Mode of Transmission
RSV spreads though droplet infection. This means if the baby is playing around an infected person who sneezes or coughs then the droplets from the sneeze could become a source of infection for the baby. These infections are also very commonly noticed in baby in daycare as the infections spreads fast from one child to the other. Touching contaminated surfaces like door knobs, handles and countertops can also cause the respiratory infection in babies as they touch these surfaces and then put their fingers in the mouth which leads to such infant respiration infections.
Baby Respiratory Infections Symptoms (RSV) in Children
The RSV symptoms resemble to the upper respiratory infection cough and sneezing. Runny nose with stuffiness and mild fever are also common symptoms. Other baby respiratory infections symptoms that are seen commonly in babies that are indicative of feeling unwell are:
- Reduced breastfeeding
- Constant crying
- Difficulty in breathing
- Sleeplessness at night due to coughing and wheezing
- Poor appetite
Most of the cases of baby respiratory infections are mild and resolve with symptomatic medication but there are some cases that tend to get more severe infection from RSV, they are:
- Premature babies
- Children under the age of two years with a congenital heart disease or a chronic form of lung disease
- Children with poor immunity
RSV can be a causative factor for two very common lung disorders that are bronchiolitis where the small air pockets of the lung are affected and they get filled with mucous. Another disorder associated with RSV is pneumonia with inflammation and infection of the lungs. A large percentage of children are found to have these two lung diseases when they are exposed to RSV for the first time.
Warning signs in children with RSV that should be known to you are:
- Excessive coughing
- Difficult breathing
- Yellowish thick green mucus from the nose
- Bluish color of the skin
- High fever above 100 degrees(in babies who are smaller than 3 months)
Diagnosis of RSV
The symptoms of RSV in the particular age group are the main source of diagnosis. The confirmation can be done by sending a mucous sample to the laboratory for analysis. The doctor will also check the oxygen supply in the body with the help of a pulseoximeter attached to the thumb or the toe of the baby. It is a small device that gives the pulse rate and the oxygen saturation in the body.

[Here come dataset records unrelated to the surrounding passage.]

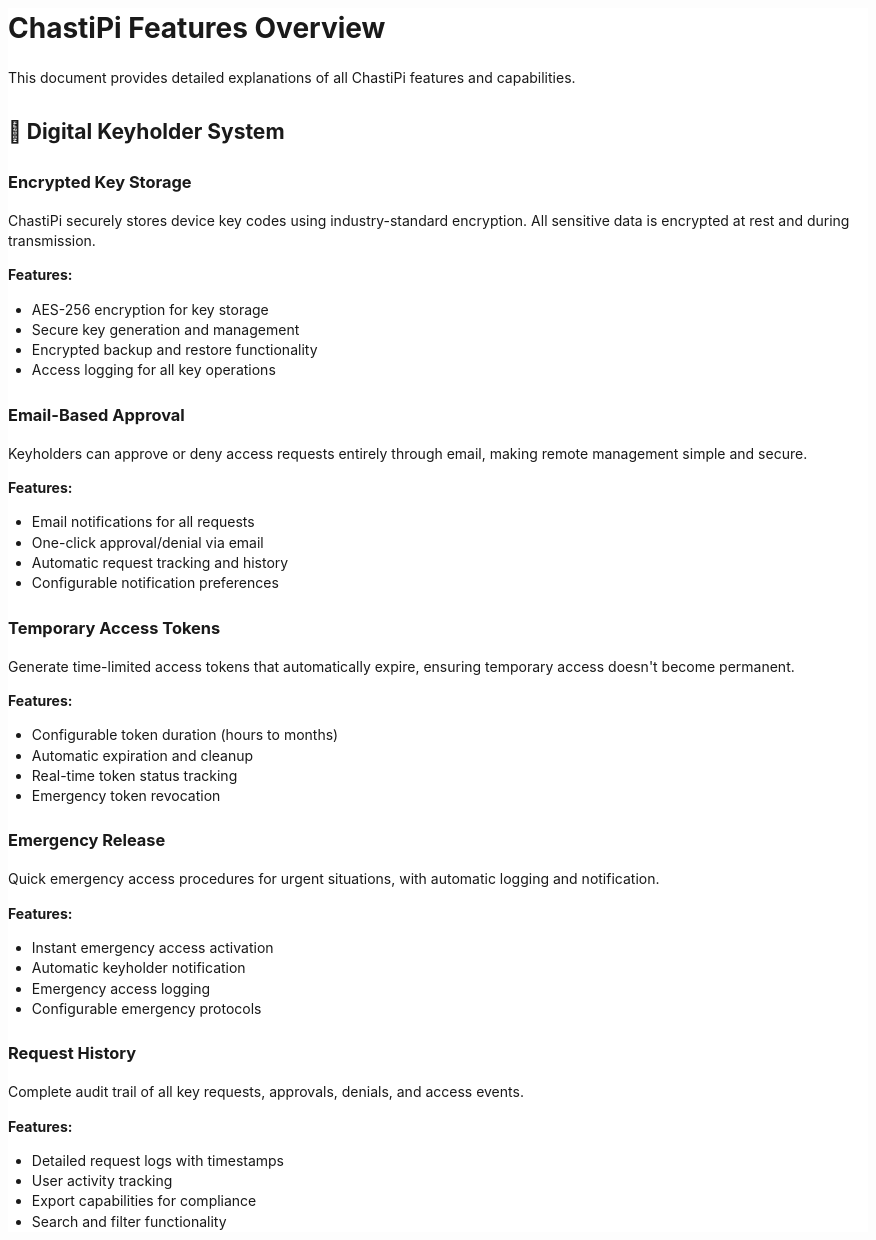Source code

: # ChastiPi Features Overview

This document provides detailed explanations of all ChastiPi features and capabilities.

## 🔐 Digital Keyholder System

### Encrypted Key Storage
ChastiPi securely stores device key codes using industry-standard encryption. All sensitive data is encrypted at rest and during transmission.

**Features:**
- AES-256 encryption for key storage
- Secure key generation and management
- Encrypted backup and restore functionality
- Access logging for all key operations

### Email-Based Approval
Keyholders can approve or deny access requests entirely through email, making remote management simple and secure.

**Features:**
- Email notifications for all requests
- One-click approval/denial via email
- Automatic request tracking and history
- Configurable notification preferences

### Temporary Access Tokens
Generate time-limited access tokens that automatically expire, ensuring temporary access doesn't become permanent.

**Features:**
- Configurable token duration (hours to months)
- Automatic expiration and cleanup
- Real-time token status tracking
- Emergency token revocation

### Emergency Release
Quick emergency access procedures for urgent situations, with automatic logging and notification.

**Features:**
- Instant emergency access activation
- Automatic keyholder notification
- Emergency access logging
- Configurable emergency protocols

### Request History
Complete audit trail of all key requests, approvals, denials, and access events.

**Features:**
- Detailed request logs with timestamps
- User activity tracking
- Export capabilities for compliance
- Search and filter functionality
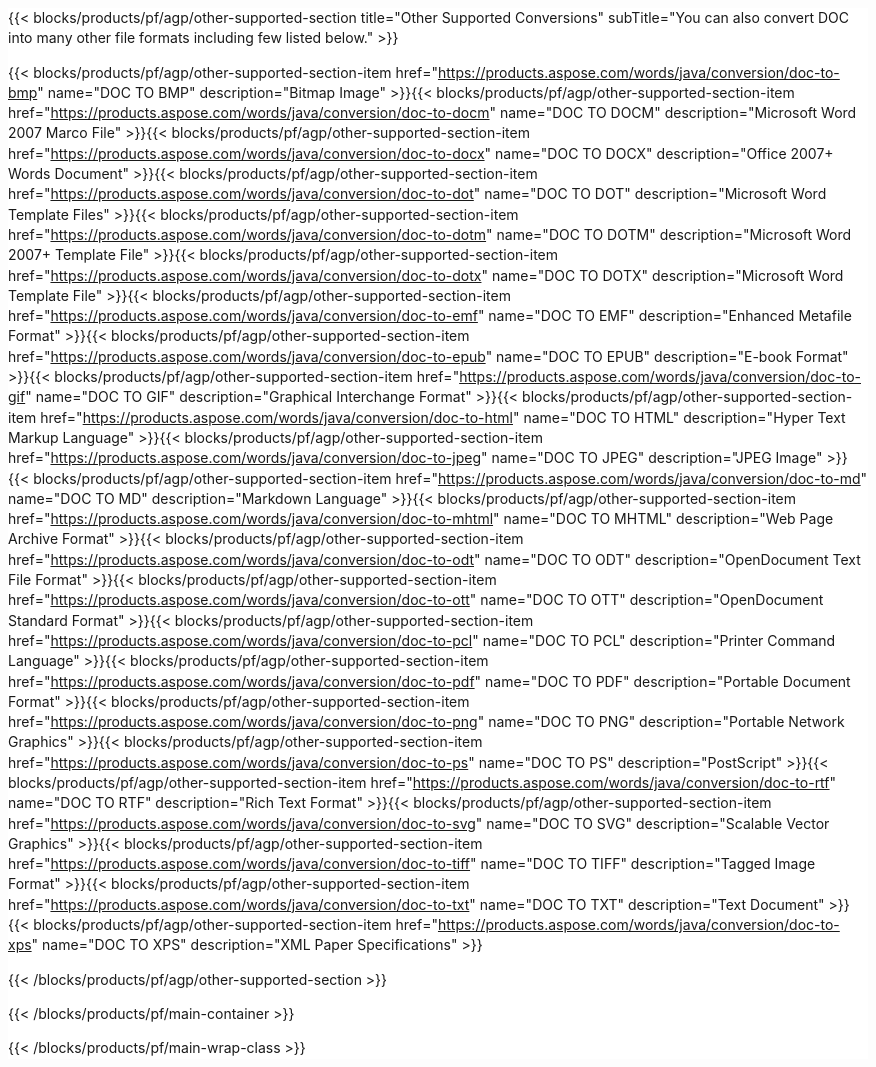 {{< blocks/products/pf/agp/other-supported-section title="Other Supported Conversions" subTitle="You can also convert DOC into many other file formats including few listed below." >}}

{{< blocks/products/pf/agp/other-supported-section-item href="https://products.aspose.com/words/java/conversion/doc-to-bmp" name="DOC TO BMP" description="Bitmap Image" >}}{{< blocks/products/pf/agp/other-supported-section-item href="https://products.aspose.com/words/java/conversion/doc-to-docm" name="DOC TO DOCM" description="Microsoft Word 2007 Marco File" >}}{{< blocks/products/pf/agp/other-supported-section-item href="https://products.aspose.com/words/java/conversion/doc-to-docx" name="DOC TO DOCX" description="Office 2007+ Words Document" >}}{{< blocks/products/pf/agp/other-supported-section-item href="https://products.aspose.com/words/java/conversion/doc-to-dot" name="DOC TO DOT" description="Microsoft Word Template Files" >}}{{< blocks/products/pf/agp/other-supported-section-item href="https://products.aspose.com/words/java/conversion/doc-to-dotm" name="DOC TO DOTM" description="Microsoft Word 2007+ Template File" >}}{{< blocks/products/pf/agp/other-supported-section-item href="https://products.aspose.com/words/java/conversion/doc-to-dotx" name="DOC TO DOTX" description="Microsoft Word Template File" >}}{{< blocks/products/pf/agp/other-supported-section-item href="https://products.aspose.com/words/java/conversion/doc-to-emf" name="DOC TO EMF" description="Enhanced Metafile Format" >}}{{< blocks/products/pf/agp/other-supported-section-item href="https://products.aspose.com/words/java/conversion/doc-to-epub" name="DOC TO EPUB" description="E-book Format" >}}{{< blocks/products/pf/agp/other-supported-section-item href="https://products.aspose.com/words/java/conversion/doc-to-gif" name="DOC TO GIF" description="Graphical Interchange Format" >}}{{< blocks/products/pf/agp/other-supported-section-item href="https://products.aspose.com/words/java/conversion/doc-to-html" name="DOC TO HTML" description="Hyper Text Markup Language" >}}{{< blocks/products/pf/agp/other-supported-section-item href="https://products.aspose.com/words/java/conversion/doc-to-jpeg" name="DOC TO JPEG" description="JPEG Image" >}}{{< blocks/products/pf/agp/other-supported-section-item href="https://products.aspose.com/words/java/conversion/doc-to-md" name="DOC TO MD" description="Markdown Language" >}}{{< blocks/products/pf/agp/other-supported-section-item href="https://products.aspose.com/words/java/conversion/doc-to-mhtml" name="DOC TO MHTML" description="Web Page Archive Format" >}}{{< blocks/products/pf/agp/other-supported-section-item href="https://products.aspose.com/words/java/conversion/doc-to-odt" name="DOC TO ODT" description="OpenDocument Text File Format" >}}{{< blocks/products/pf/agp/other-supported-section-item href="https://products.aspose.com/words/java/conversion/doc-to-ott" name="DOC TO OTT" description="OpenDocument Standard Format" >}}{{< blocks/products/pf/agp/other-supported-section-item href="https://products.aspose.com/words/java/conversion/doc-to-pcl" name="DOC TO PCL" description="Printer Command Language" >}}{{< blocks/products/pf/agp/other-supported-section-item href="https://products.aspose.com/words/java/conversion/doc-to-pdf" name="DOC TO PDF" description="Portable Document Format" >}}{{< blocks/products/pf/agp/other-supported-section-item href="https://products.aspose.com/words/java/conversion/doc-to-png" name="DOC TO PNG" description="Portable Network Graphics" >}}{{< blocks/products/pf/agp/other-supported-section-item href="https://products.aspose.com/words/java/conversion/doc-to-ps" name="DOC TO PS" description="PostScript" >}}{{< blocks/products/pf/agp/other-supported-section-item href="https://products.aspose.com/words/java/conversion/doc-to-rtf" name="DOC TO RTF" description="Rich Text Format" >}}{{< blocks/products/pf/agp/other-supported-section-item href="https://products.aspose.com/words/java/conversion/doc-to-svg" name="DOC TO SVG" description="Scalable Vector Graphics" >}}{{< blocks/products/pf/agp/other-supported-section-item href="https://products.aspose.com/words/java/conversion/doc-to-tiff" name="DOC TO TIFF" description="Tagged Image Format" >}}{{< blocks/products/pf/agp/other-supported-section-item href="https://products.aspose.com/words/java/conversion/doc-to-txt" name="DOC TO TXT" description="Text Document" >}}{{< blocks/products/pf/agp/other-supported-section-item href="https://products.aspose.com/words/java/conversion/doc-to-xps" name="DOC TO XPS" description="XML Paper Specifications" >}}

{{< /blocks/products/pf/agp/other-supported-section >}}

{{< /blocks/products/pf/main-container >}}
    
{{< /blocks/products/pf/main-wrap-class >}}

RSV Treatment and Prevention Tips
Mild cases of RSV tend to resolve spontaneously but if the child has fever or symptoms of bronchiolitis then he might need hospitalization and oxygen supplementation. If there is pneumonia in the picture then IV fluids and antibiotics will be needed to clear up the infection.
The best way to prevent baby respiratory infections like RSV is to be aware about them and to take utmost hygiene care when you have small babies in the house. Make sure you wipe all door knobs countertops and other places your baby touches. Avoid going in crowded places with little babies as they can easily catch the droplet infection. Keep the child away from the smoke of tobacco. If there is an infected person in the house, take care that they wear a mask so that the coughing and sneezing does not put the baby at a risk of getting the infection. Also wash your hands often so that the virus does not spread when you nurse or feed your baby.
How to Help your Child when he has RSV?
- This infection is very much like a common cold so it will leave your little one irritated and cranky. Breast feed often and on demand. Also ensure that you keep the baby well hydrated.
- Using a mist vaporizer will help the child to breathe easy. If the nose is blocked and the baby cries at night, saline drops will be very effective.
- Try and keep the child away from smoke, cigarette smoke, fumes, smell of a newly painted house etc as all these can trigger cough and make breathing difficult and bring on wheezing.
- Always check with your doctor what medications you can give the child. Never give over the counter medicines thinking that it may be a simple cold. If the symptoms are not well attended they can go onto complications like bronchiolitis. Acetaminophen is used very commonly in such cases but the dosage needs to be determined based on the weight of the child so always check with the doctor what the correct dose is for your baby. Over dosage may be harmful to the child.